Thursday, May 22, 2008

focusing on the future

In a group I was in yesterday, someone said: "Don't be anxious, God has a plan." Or from Exodus 14:14: "The Lord will fight for you, and you have only to keep still." (New Revised Standard Version)

I am anxious about the future. One of my reactions to the diagnosis was that I want to spend six months getting things in order, before focusing just on living in the present and taking advantage of the time we have. I've actually made some progress. I met with our lawyer and found the only thing I needed to do was to change my power of attorney from John to my sister. I haven't started working on the question of whether we should stay in this house or move, but I've got some idea of what the next steps are. We are making progress in getting our financial affairs in better order. The financial planner is looking into an impaired risk annuity for John's retirement savings. I just heard that I was approved for long-term care insurance at the preferred rate--too late to get it for John but I now have it for me.
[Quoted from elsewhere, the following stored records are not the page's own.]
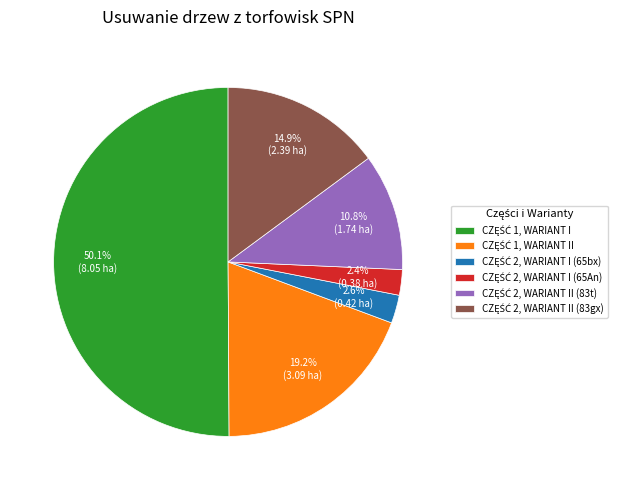

How many segments does this pie chart have?

6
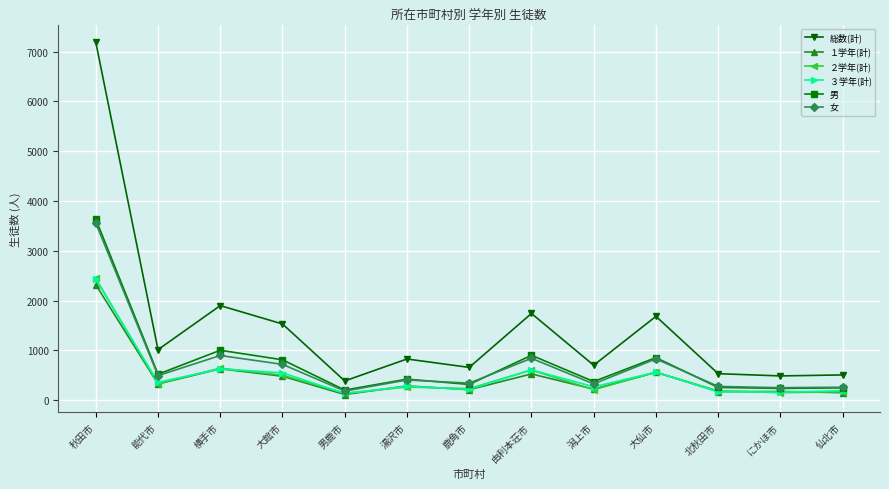

What is the maximum value shown in the chart?

7188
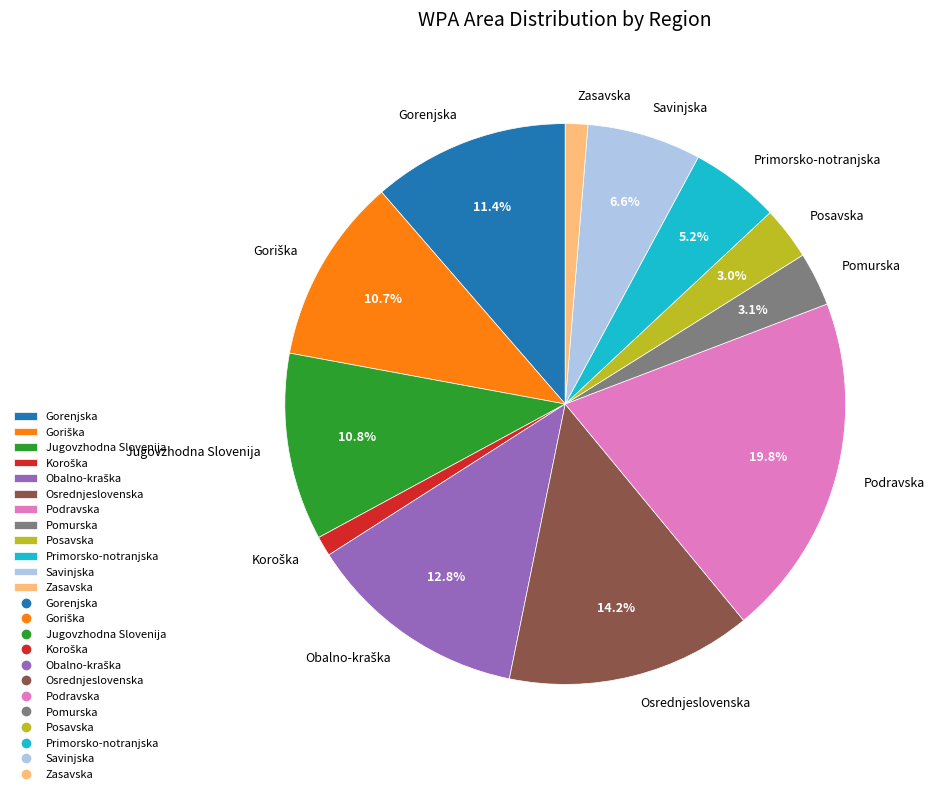

Which category has the biggest portion of the pie?

Podravska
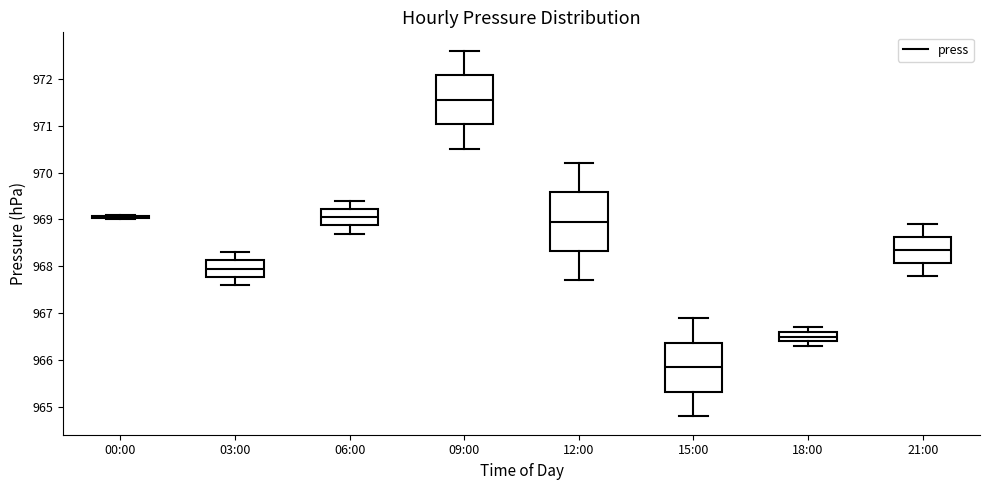

Reading left to right, transcribe this box plot: for each box, give where its median line is, the range the box spans, and where its two whiskers end, as read against the y-axis. The values are not printed on the chart, so give them approximately, as read against the axis.

00:00: box collapsed to a line at 969.1, whiskers 969.0 to 969.1
03:00: median 968.0, box 967.8 to 968.1, whiskers 967.6 to 968.3
06:00: median 969.1, box 968.9 to 969.2, whiskers 968.7 to 969.4
09:00: median 971.6, box 971.0 to 972.1, whiskers 970.5 to 972.6
12:00: median 969.0, box 968.3 to 969.6, whiskers 967.7 to 970.2
15:00: median 965.9, box 965.3 to 966.4, whiskers 964.8 to 966.9
18:00: median 966.5, box 966.4 to 966.6, whiskers 966.3 to 966.7
21:00: median 968.4, box 968.1 to 968.6, whiskers 967.8 to 968.9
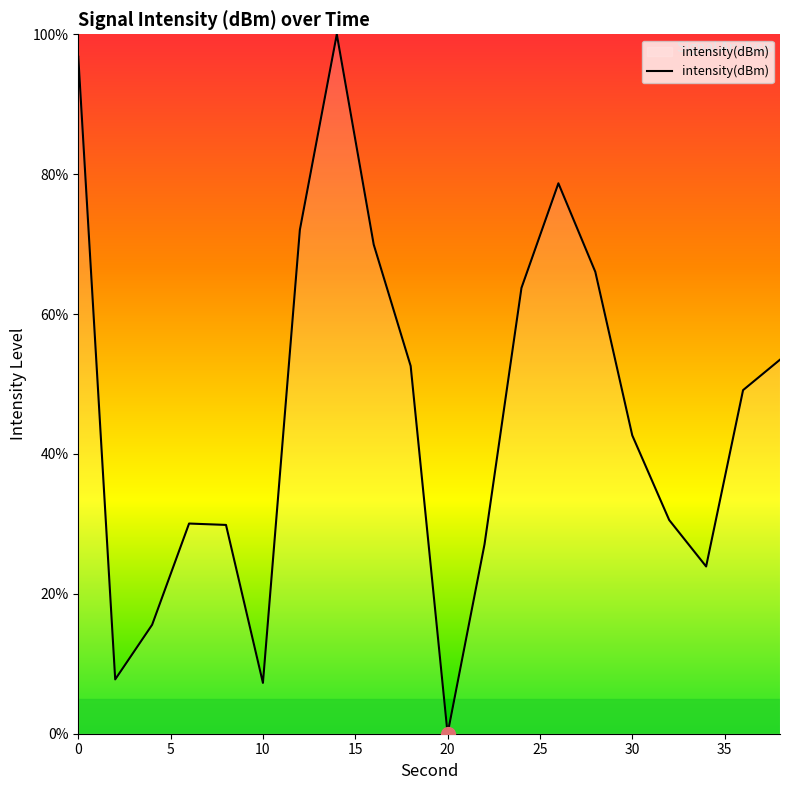

What is the maximum value shown in the chart?

100.0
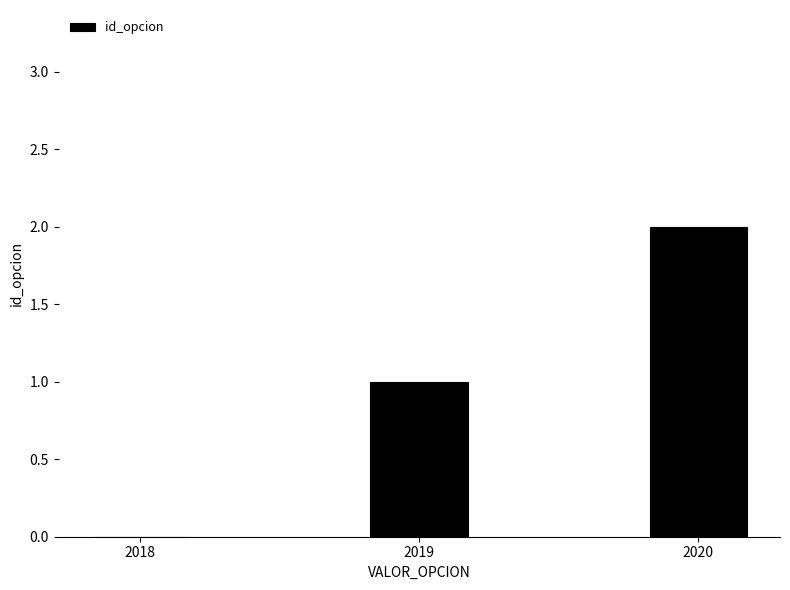

Reading left to right, list all the values displayed in this chart.

2018=0	2019=1	2020=2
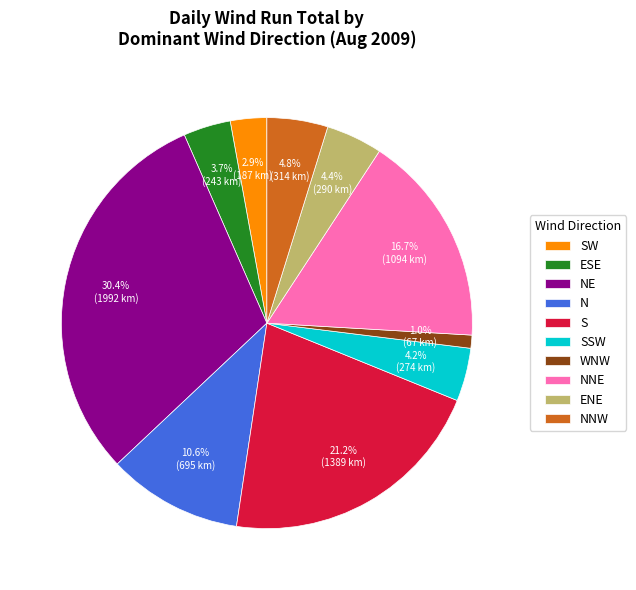

What is the largest slice in the pie chart?

NE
But I can't imagine what I will do when John needs full time care. I thought I could do some research and at least understand the options, but I'm not finding decent options. I don't want to retire. There is adult day care in the area, but I wouldn't be able to get him up and there and still get to work at a decent hour--I'm an early riser and he isn't. If he needs more than a sitter, full time care at home is likely to be too expensive. The local nursing homes don't have separate dementia units. I hear the closest nursing home with a good dementia unit is in a city 40 miles away. I guess it is time to call the Alzheimer's Association, as the most relevant organization that is actually on the ground here.


pearose said...

One of the benefits of moving sooner than later (if the services you will need are not nearby) is the new spatial configuration has a chance to be committed to John's long term memory. It may increase his disorientation if the move happens later, because of the short term memory issues in the later stages. Unfamiliar shadows, outdoor shapes, noises, etc. may increase his confusion and increase his dependence on you if a move happens later. His level of feelings of vulnerability will be raised.

I don't recall if you've mentioned that you've lived in the same home for a while, but his ability to 'read' and understand his living environment will become more of an issue. 'Social actions' and responses to one's environment are more easily remembered than 'facts' as the disease takes it's toll on memory.

Anonymous said...

Stella here: Your research and thoughtful consideration will be a guide line for others to follow, thinking, "Hey, maybe I should be doing something along those lines", instead of just waiting for things to happen and then reacting. I'm interested in everything you have to write.